15,000 Crocs Escape

Some recaptured crocodiles on South Africa's Rakwena Crocodile Farm on Wednesday. Credit Associated Press

Some recaptured crocodiles on South Africa’s Rakwena Crocodile Farm on Wednesday. Credit Associated Press

JOHANNESBURG — About 15,000 crocodiles escaped from a South African reptile farm along the border with Botswana, a local newspaper reported Thursday.

Driving rains forced the Limpopo River over its banks on Sunday morning near the Rakwena Crocodile Farm. The farm’s owners, fearing that the raging floodwaters would crush the walls of their house, opened the gates, springing the crocodiles, the report said. About half of the reptiles have been captured, with thousands still on the loose.

“There used to be only a few crocodiles in the Limpopo River,” Zane Langman, whose father-in-law runs the farm, told the newspaper Beeld. “Now there are a lot.”

“We will catch them as the farmers call us and say there are crocodiles,” Mr. Langman was quoted as saying. Efforts to reach the farm and the local police directly were unsuccessful, with no one answering the phones.

Many of the captured crocodiles were found in the brush and orange groves that line the Limpopo. Most of the animals are captured at night, according to Mr. Langman, who said they were easier to spot because their eyes reflect light.

One of them was found on a school’s rugby field in Musina, nearly 75 miles from the farm.

During the floods Mr. Langman set out in a boat to rescue his neighbors. “You want to get them, but you wonder the whole time if you’ll make it there,” he said, according to the Beeld report. “When we reached them, the crocodiles were swimming around them. Praise the Lord, they were all alive.”

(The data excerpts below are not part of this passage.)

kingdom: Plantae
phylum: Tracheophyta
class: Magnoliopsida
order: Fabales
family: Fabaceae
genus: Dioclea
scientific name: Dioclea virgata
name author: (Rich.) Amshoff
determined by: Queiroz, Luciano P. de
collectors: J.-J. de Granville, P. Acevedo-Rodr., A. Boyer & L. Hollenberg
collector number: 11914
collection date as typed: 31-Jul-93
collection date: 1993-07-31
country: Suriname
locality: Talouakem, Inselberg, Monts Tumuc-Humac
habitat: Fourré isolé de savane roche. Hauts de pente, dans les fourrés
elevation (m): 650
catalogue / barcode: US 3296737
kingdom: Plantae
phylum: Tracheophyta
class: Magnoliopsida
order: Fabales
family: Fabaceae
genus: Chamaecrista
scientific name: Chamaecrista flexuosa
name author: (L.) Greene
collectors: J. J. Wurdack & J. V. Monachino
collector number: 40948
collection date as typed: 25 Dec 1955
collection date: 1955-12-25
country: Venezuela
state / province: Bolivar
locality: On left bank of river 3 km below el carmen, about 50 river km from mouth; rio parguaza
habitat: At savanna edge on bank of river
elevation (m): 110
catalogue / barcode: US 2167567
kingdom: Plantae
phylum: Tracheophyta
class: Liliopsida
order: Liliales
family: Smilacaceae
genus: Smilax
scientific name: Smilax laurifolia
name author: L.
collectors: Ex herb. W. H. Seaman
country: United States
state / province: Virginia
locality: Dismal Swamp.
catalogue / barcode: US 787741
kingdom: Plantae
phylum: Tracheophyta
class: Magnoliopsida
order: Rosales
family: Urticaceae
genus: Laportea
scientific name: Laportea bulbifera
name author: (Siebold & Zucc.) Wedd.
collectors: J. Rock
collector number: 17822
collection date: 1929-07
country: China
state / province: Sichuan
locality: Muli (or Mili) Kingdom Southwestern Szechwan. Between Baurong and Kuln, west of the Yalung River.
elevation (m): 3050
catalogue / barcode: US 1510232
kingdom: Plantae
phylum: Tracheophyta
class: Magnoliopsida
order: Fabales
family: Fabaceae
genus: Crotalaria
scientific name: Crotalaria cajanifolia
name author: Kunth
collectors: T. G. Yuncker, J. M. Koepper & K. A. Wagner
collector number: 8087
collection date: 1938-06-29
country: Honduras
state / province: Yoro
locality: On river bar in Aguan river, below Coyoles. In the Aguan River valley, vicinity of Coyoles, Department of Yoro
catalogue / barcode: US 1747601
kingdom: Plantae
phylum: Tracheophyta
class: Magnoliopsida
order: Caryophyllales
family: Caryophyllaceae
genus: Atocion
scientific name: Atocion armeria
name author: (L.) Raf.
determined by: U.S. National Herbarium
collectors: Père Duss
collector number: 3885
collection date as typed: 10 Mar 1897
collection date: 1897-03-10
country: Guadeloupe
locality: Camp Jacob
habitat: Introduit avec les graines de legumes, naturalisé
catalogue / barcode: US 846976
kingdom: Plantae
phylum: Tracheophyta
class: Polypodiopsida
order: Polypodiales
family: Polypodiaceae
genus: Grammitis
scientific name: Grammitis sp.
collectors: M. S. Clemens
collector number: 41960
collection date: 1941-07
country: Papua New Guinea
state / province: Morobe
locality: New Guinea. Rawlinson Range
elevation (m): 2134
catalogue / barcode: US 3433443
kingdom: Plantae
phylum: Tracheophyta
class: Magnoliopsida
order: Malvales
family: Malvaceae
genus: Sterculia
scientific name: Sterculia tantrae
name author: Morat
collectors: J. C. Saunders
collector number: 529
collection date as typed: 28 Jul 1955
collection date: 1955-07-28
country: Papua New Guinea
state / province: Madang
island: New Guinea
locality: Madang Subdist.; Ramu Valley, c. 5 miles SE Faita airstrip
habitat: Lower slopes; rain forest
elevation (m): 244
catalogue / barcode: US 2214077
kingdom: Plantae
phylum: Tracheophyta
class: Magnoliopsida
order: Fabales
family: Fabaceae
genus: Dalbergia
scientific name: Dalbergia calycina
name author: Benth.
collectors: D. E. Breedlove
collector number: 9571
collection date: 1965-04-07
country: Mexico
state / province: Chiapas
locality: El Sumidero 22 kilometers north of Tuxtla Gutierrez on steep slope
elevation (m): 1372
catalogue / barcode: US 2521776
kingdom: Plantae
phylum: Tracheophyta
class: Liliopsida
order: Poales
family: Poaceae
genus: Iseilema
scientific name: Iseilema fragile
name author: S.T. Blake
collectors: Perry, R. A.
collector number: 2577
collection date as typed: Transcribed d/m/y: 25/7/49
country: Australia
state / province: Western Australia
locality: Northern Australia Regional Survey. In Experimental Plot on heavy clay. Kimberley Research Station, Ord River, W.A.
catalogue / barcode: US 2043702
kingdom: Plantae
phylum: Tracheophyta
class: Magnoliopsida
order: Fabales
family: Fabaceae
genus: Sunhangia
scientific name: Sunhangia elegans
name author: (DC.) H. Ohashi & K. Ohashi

Recent flooding has killed at least 10 people in South Africa’s Limpopo Province, which has seen heavy rains for the past week. Local officials are recommending that some regions be declared disaster areas. The authorities in neighboring Mozambique have evacuated tens of thousands of people.

Both the South African and Zimbabwean air forces have had to rescue villagers in areas isolated by the floodwaters.

The land along the Limpopo is home to dozens of game reserves and crocodile farms, some housing tens of thousands of reptiles.